■ RECORDS SHOWN:
■ ■ ■ ■ ■ ■ ■
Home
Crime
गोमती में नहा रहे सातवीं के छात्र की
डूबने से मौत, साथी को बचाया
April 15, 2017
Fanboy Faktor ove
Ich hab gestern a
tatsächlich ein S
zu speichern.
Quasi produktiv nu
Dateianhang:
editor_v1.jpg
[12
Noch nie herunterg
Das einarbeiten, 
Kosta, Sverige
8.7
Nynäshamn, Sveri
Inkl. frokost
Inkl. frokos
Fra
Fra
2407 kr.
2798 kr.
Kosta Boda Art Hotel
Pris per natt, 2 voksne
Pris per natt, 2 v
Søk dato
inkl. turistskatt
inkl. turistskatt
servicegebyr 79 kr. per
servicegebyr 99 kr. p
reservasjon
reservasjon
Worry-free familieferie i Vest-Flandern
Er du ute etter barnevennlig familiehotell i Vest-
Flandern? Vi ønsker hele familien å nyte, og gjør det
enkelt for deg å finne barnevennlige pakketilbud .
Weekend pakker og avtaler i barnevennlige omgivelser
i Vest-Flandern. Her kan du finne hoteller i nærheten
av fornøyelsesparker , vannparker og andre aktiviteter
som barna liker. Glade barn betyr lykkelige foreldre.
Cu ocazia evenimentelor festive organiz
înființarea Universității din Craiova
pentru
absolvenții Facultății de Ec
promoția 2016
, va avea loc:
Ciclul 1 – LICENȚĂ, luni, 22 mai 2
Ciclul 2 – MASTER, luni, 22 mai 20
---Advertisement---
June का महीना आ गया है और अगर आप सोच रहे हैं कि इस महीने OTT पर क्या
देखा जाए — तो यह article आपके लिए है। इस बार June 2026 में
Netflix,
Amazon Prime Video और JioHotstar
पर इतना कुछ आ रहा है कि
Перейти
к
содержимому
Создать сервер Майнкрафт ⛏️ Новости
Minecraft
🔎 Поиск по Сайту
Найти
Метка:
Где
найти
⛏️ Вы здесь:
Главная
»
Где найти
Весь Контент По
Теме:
■ ■ ■ ■ ■ ■ ■
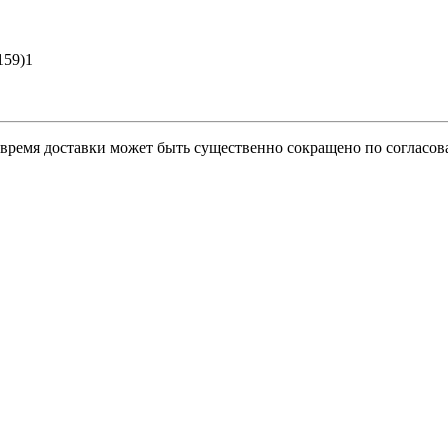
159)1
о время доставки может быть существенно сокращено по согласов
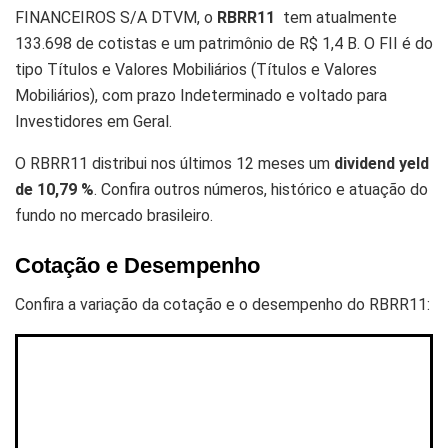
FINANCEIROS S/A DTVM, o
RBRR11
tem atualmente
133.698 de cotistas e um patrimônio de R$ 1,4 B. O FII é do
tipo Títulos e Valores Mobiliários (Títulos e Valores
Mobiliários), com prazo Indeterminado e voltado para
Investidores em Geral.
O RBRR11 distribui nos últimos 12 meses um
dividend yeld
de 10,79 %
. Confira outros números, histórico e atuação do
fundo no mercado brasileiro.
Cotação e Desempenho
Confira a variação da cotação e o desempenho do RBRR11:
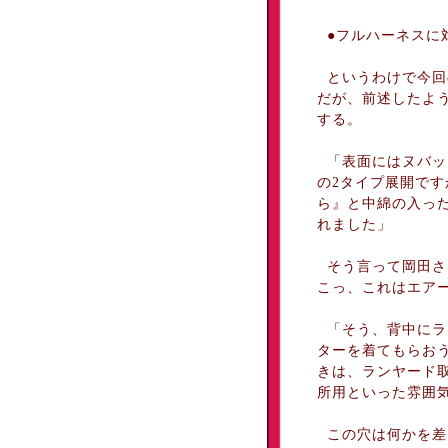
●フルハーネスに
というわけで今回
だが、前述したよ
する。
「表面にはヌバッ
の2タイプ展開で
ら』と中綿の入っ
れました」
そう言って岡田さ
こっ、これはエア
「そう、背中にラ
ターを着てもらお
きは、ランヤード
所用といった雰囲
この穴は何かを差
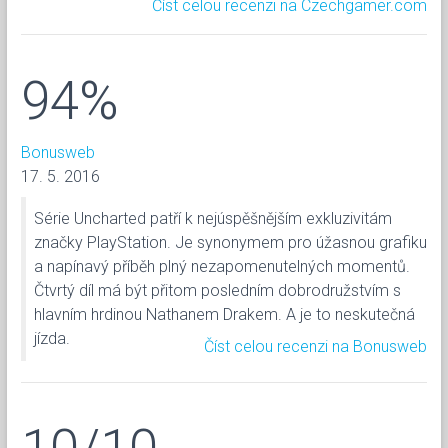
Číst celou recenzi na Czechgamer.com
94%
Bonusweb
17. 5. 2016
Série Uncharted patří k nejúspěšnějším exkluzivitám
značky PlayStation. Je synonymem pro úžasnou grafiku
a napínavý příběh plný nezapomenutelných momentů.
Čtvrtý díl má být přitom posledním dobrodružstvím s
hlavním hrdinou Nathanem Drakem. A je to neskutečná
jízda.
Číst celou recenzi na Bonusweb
■ ■ ■ ■ ■ ■ ■
Produce only the lines from the line containing "Er du ute etter" through the line containing "i Vest-Flandern. Her", inclusive of both, exactly as they stand in the entries above.

■ COMPLETED TASK:
Er du ute etter barnevennlig familiehotell i Vest-
Flandern? Vi ønsker hele familien å nyte, og gjør det
enkelt for deg å finne barnevennlige pakketilbud .
Weekend pakker og avtaler i barnevennlige omgivelser
i Vest-Flandern. Her kan du finne hoteller i nærheten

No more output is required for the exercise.